[[ Source data open ]]
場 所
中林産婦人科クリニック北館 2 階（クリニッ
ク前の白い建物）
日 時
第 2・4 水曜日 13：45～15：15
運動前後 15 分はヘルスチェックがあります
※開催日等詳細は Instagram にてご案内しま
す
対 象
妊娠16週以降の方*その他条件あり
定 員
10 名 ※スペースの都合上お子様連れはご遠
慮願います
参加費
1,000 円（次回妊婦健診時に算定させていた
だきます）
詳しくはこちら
[[ Source data closed ]]
*Required action*:
Every single record is to be set down again, unaltered.

*Written answer*:
場 所
中林産婦人科クリニック北館 2 階（クリニッ
ク前の白い建物）
日 時
第 2・4 水曜日 13：45～15：15
運動前後 15 分はヘルスチェックがあります
※開催日等詳細は Instagram にてご案内しま
す
対 象
妊娠16週以降の方*その他条件あり
定 員
10 名 ※スペースの都合上お子様連れはご遠
慮願います
参加費
1,000 円（次回妊婦健診時に算定させていた
だきます）
詳しくはこちら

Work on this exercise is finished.